-- Stated goal 1 --
In the Bruno Rendón profile, what award did Rendón win in 2024?
-- Stated goal 2 --
Set down everything in the Bruno Rendón profile from "- 2025–: Indy" down to "Colorado Hailstorm FC.", word for word.

>> begin Provided passage

Bruno Rendón

Personal information
- Full name: Bruno Manuel Rendón Cardoso
- Date of birth: 7 May 2000 (age 26)
- Place of birth: Matanzas, Cuba
- Height: 6 ft 2 in (1.88 m)
- Position: Midfielder

Team information
- Current team: Indy Eleven
- Number: 27

Senior career*
- Years: Team / Apps / (Gls)
- 2022: Syracuse Pulse / 14 / (3)
- 2023–2024: Northern Colorado Hailstorm / 53 / (11)
- 2025–: Indy Eleven / 45 / (11)

International career^{‡}
- 2017: Cuba U17 / 5 / (1)
- 2018: Cuba U20 / 4 / (0)

= Bruno Rendón =

Cuban footballer (born 2000)

Bruno Manuel Rendón Cardoso (born 7 May 2000) is a professional footballer who plays as a midfielder for USL Championship club Indy Eleven.

Born in Matanzas, Cuba, Rendón featured for the Cuban under-17 and under-20 national teams before moving to the United States. He won the 2024 USL League One Defender of the Year award with Northern Colorado Hailstorm FC.

== Early life ==
Rendón was born in Matanzas, Cuba, where he lived with his mother and grandmother.

== Club career ==
Rendón began his career in 2022 with National Independent Soccer Association club Syracuse Pulse scoring three goals in 15 total matches.

>> end Provided passage
>> begin Data records

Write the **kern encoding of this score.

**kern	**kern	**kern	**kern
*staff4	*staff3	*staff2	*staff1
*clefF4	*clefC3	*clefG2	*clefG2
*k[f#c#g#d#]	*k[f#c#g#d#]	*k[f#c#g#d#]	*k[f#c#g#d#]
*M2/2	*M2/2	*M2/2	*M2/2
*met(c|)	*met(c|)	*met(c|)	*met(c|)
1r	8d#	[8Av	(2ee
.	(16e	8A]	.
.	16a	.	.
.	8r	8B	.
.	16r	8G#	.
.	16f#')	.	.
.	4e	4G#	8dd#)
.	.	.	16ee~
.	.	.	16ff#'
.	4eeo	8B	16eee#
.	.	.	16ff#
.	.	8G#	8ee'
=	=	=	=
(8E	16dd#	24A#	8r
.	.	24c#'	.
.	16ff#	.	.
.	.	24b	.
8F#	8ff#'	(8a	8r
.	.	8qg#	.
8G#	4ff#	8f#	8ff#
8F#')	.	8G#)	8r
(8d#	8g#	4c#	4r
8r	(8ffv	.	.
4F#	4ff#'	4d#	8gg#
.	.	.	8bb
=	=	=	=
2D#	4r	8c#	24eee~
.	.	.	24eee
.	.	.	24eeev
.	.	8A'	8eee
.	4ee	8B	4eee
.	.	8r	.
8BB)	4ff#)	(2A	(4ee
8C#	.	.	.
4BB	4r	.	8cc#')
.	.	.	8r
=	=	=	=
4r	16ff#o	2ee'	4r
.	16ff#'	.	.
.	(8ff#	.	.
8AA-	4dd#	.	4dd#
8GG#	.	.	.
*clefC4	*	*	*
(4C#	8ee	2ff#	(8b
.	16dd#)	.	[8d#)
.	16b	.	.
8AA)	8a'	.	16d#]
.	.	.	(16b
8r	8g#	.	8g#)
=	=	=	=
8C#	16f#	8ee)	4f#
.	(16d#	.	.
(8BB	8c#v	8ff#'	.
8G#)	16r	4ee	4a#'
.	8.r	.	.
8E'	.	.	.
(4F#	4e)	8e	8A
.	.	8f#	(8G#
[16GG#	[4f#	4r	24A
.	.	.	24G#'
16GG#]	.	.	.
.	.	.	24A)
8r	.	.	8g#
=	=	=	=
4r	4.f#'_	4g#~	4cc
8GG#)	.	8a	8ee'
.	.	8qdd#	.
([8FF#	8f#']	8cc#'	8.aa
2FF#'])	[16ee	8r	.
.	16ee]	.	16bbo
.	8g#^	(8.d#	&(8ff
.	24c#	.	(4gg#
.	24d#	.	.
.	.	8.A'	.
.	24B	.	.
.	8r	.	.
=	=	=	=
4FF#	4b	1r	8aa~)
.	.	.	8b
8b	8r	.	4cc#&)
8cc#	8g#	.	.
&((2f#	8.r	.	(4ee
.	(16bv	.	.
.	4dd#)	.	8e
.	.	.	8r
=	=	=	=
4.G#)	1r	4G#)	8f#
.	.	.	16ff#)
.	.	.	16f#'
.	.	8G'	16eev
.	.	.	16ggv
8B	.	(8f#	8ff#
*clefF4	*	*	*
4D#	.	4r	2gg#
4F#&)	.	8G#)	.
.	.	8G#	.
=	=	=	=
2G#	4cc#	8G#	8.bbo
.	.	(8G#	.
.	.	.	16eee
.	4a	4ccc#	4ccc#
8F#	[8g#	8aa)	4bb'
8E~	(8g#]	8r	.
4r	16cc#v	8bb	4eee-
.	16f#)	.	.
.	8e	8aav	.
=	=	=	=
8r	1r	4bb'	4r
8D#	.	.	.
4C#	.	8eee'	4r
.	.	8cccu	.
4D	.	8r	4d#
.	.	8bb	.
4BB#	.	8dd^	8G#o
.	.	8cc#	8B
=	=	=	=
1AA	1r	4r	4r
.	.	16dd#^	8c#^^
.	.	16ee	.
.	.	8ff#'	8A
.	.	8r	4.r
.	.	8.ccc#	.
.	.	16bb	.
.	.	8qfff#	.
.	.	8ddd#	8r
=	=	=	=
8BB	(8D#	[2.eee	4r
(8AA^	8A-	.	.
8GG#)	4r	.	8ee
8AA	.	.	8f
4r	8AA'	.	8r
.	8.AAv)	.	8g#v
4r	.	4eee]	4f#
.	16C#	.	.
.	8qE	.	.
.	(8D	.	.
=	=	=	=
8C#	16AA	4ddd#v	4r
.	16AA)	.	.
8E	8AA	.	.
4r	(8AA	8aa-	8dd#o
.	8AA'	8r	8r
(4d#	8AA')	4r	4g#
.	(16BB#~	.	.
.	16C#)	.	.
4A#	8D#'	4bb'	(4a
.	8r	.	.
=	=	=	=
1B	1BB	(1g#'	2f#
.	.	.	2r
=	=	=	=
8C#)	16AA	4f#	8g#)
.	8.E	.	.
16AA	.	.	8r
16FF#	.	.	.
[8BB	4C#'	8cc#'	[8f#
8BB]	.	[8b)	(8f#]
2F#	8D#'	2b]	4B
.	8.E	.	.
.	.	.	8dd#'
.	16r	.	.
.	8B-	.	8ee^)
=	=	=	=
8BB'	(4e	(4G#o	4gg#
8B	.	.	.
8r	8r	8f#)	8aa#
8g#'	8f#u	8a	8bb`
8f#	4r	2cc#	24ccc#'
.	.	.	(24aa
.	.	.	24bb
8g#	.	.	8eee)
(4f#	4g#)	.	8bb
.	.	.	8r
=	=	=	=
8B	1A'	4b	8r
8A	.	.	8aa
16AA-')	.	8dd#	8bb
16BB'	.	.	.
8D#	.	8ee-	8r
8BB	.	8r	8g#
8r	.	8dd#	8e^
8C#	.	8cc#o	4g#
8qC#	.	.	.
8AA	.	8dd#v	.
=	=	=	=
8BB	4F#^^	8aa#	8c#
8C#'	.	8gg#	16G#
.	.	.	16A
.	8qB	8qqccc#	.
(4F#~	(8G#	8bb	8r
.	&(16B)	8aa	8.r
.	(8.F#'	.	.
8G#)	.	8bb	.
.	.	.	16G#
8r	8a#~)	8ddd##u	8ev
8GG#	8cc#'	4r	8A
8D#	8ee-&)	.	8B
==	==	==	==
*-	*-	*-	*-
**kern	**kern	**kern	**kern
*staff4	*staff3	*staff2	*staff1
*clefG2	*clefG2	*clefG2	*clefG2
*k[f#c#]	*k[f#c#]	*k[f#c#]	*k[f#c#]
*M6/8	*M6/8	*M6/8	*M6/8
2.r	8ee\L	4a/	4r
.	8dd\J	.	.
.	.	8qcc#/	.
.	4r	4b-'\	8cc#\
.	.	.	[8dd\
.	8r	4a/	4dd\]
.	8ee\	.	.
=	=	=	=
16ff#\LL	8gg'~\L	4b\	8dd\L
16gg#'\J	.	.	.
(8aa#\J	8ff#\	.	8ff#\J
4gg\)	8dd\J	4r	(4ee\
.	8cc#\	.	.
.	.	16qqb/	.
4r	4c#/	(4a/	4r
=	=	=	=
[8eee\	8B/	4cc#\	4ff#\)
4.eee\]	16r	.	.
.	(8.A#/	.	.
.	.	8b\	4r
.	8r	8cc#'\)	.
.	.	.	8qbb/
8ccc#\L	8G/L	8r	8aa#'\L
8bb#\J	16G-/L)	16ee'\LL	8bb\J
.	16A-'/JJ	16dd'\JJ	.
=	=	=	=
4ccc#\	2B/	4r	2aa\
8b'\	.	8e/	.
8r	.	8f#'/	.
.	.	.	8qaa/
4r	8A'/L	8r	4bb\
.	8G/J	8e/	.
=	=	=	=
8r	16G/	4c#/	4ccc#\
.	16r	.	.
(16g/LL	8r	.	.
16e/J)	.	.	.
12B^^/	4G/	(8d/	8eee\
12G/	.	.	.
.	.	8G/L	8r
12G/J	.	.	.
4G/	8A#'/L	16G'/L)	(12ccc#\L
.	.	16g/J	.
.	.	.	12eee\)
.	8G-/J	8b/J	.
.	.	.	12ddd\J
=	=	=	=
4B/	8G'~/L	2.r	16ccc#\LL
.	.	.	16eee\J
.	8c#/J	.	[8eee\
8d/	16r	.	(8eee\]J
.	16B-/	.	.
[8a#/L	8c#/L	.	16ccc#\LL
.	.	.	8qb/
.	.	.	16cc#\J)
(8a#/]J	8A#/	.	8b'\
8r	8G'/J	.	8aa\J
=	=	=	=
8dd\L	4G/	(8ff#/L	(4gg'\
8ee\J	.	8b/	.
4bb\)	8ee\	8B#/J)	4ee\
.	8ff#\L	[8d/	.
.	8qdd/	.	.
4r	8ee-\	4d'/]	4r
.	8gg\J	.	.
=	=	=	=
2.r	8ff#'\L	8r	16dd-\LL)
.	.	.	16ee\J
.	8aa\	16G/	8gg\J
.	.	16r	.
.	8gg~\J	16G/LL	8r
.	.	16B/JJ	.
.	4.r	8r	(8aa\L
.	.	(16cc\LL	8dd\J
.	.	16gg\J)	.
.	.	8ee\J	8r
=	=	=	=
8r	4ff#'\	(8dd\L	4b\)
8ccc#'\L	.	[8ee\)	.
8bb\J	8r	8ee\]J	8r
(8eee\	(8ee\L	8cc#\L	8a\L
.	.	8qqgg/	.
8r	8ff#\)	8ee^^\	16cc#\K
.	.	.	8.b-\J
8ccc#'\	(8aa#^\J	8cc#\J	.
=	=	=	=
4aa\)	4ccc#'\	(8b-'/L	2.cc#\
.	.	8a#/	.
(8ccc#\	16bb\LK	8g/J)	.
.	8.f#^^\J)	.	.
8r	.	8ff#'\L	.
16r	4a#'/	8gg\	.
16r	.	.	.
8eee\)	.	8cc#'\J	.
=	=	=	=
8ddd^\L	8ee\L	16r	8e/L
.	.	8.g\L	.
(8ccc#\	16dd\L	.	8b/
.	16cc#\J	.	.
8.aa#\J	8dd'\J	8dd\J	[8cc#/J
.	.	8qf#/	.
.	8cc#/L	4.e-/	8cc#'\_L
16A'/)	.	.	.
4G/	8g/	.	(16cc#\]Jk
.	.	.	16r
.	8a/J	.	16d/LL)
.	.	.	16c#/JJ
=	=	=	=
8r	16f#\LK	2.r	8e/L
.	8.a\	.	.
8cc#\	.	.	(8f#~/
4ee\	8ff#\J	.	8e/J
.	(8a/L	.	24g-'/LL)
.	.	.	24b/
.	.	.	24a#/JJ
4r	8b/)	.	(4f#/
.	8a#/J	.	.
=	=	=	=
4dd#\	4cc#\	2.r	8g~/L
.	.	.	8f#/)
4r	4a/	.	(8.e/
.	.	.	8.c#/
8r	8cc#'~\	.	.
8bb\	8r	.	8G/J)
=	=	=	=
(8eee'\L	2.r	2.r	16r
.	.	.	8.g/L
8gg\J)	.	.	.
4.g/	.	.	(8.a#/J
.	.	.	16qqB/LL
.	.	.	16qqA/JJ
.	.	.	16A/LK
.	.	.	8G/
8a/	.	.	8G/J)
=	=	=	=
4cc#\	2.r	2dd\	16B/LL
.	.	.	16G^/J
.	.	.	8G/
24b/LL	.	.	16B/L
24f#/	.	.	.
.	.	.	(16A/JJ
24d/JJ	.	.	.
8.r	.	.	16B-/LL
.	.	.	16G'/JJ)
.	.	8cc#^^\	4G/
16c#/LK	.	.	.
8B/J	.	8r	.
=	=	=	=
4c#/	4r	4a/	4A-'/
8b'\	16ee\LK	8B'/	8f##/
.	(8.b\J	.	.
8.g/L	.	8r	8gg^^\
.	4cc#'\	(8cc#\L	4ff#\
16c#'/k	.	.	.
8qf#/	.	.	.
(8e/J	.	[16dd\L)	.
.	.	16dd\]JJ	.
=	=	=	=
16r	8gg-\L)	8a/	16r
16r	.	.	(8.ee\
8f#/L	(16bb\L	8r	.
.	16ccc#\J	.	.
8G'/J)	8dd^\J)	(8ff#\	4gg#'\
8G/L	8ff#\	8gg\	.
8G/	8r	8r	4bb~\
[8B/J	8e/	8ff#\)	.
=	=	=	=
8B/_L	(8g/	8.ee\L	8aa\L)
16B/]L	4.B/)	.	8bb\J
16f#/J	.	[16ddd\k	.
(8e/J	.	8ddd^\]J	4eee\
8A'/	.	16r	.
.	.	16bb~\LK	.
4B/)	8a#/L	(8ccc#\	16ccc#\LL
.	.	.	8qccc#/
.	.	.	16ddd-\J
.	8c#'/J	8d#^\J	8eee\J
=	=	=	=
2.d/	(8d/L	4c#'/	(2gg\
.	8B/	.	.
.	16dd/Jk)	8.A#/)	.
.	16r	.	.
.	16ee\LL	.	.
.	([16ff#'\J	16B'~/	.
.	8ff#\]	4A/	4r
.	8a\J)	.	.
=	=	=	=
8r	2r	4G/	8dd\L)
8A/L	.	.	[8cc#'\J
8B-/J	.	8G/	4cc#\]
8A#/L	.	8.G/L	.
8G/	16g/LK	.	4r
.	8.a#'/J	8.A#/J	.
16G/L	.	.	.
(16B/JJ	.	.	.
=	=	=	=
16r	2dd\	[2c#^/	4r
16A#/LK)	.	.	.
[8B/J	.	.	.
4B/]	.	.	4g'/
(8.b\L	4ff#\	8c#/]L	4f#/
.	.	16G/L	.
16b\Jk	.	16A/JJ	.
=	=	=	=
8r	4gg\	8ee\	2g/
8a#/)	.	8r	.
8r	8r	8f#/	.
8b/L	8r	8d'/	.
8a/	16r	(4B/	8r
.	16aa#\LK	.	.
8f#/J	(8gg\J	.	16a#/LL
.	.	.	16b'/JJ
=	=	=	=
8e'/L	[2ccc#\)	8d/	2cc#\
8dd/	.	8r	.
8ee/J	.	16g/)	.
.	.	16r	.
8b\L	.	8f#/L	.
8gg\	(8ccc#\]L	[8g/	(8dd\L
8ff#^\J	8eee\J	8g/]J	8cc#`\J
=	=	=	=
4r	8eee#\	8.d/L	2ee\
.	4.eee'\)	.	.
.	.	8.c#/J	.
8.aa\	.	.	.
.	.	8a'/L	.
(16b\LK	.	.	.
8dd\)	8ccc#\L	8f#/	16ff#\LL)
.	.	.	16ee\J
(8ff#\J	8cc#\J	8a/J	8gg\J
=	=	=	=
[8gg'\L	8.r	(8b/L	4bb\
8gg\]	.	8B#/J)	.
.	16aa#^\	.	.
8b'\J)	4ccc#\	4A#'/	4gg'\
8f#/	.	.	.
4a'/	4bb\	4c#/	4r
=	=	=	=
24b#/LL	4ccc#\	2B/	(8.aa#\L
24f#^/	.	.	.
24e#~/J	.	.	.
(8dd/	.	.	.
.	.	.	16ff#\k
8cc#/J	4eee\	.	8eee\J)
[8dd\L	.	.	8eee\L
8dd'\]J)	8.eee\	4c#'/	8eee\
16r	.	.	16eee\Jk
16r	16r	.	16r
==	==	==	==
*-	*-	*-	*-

>> end Data records

-- Written solution 1 --
He won the 2024 USL League One Defender of the Year award with Northern Colorado Hailstorm FC.

-- Written solution 2 --
- 2025–: Indy Eleven / 45 / (11)

International career^{‡}
- 2017: Cuba U17 / 5 / (1)
- 2018: Cuba U20 / 4 / (0)

= Bruno Rendón =

Cuban footballer (born 2000)

Bruno Manuel Rendón Cardoso (born 7 May 2000) is a professional footballer who plays as a midfielder for USL Championship club Indy Eleven.

Born in Matanzas, Cuba, Rendón featured for the Cuban under-17 and under-20 national teams before moving to the United States. He won the 2024 USL League One Defender of the Year award with Northern Colorado Hailstorm FC.